WHAT THE EXERCISE ASKS: State how many lines in the entries below contain "font". Write nothing but the number.

SUPPLIED ENTRIES:
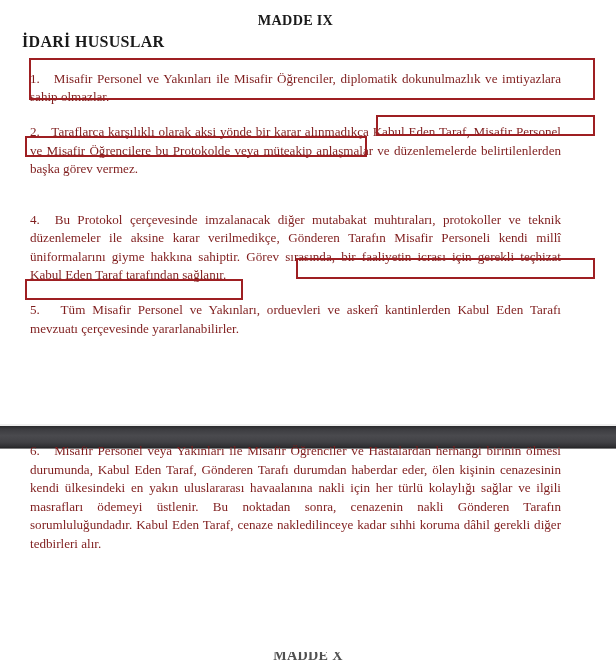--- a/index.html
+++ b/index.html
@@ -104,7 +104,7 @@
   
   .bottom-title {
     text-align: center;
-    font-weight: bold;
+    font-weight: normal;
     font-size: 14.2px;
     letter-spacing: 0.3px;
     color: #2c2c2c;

EXPECTED ANSWER: 3